Для работы была выбрана структура фермента 4-оксалокротонат таутомеразы из бактерии Methylibium petroleiphilum PM1 (PDB ID: 4FAZ Разрешение: 1.57 Å Длина цепи: 62).

Выбранная структура удовлетворяет следующим требованиям:

• 1. Информация о структуре содержится в сервере EDS.
• 2. Имеются подходящие структурные гомологи белка. Это было проверено с помощью сервера PDBeFold. Всего было найдено 208 совпадений. Если ограничиться параметрами 0.8Å ≤ RMSD ≤ 3.0Å и 31 ≤ N_align≤ 55, то остается 14 разных структур.

На всех следующих изображениях carve = 2 ангстрема. Это параметр, по которому отсекается плотность от соседних атомов.

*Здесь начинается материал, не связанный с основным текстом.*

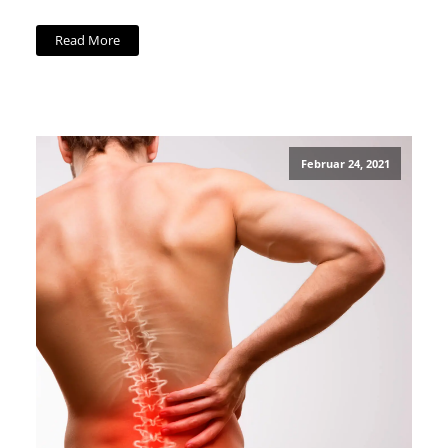
Read More
Februar 24, 2021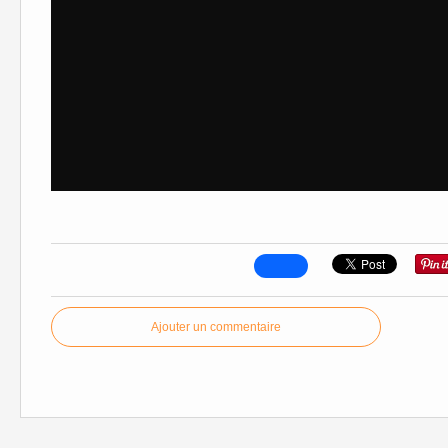
Ajouter un commentaire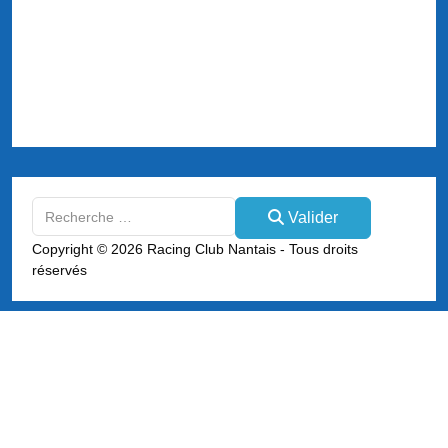
Valider
Valider
Type 2 or more characters for results.
Copyright © 2026 Racing Club Nantais - Tous droits
réservés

Электронная плотность полипептидной цепи

Обрезка 1.0 σ	Обрезка 1.5 σ	Обрезка 2.0 σ

Рис. 1. Электронная плотность при разном уровне подрезки.

Видно, что при увеличении уровня подрезки количество атомов полипептидной цепи, покрытых электронной плотностью, уменьшается. В частности, краевые участки белковой молекуля становятся оголенными. Тем не менее, большая часть белка хорошо покрывается картой ЭП. Данные факты вкупе с разрешением 1.57 Å свидетельствут о среднем качестве представленной модели белка.

Электронная плотность активного центра

Были построены изображения электронной плотности вокруг аминокислотных остатков разного типа: пролин, аргинина и триптофана.

Pro1, обрезка 1.0 σ	Pro1, обрезка 1.5 σ	Pro1, обрезка 2.0 σ	Pro1, обрезка 2.5 σ
Arg39, обрезка 1.0 σ	Arg39, обрезка 1.5 σ	Arg39, обрезка 2.0 σ	Arg39, обрезка 2.5 σ
Trp50, обрезка 1.0 σ	Trp50, обрезка 1.5 σ	Trp50, обрезка 2.0 σ	Trp50, обрезка 2.5 σ

Рис. 2. Электронная плотность аминокислот при разном уровне подрезки.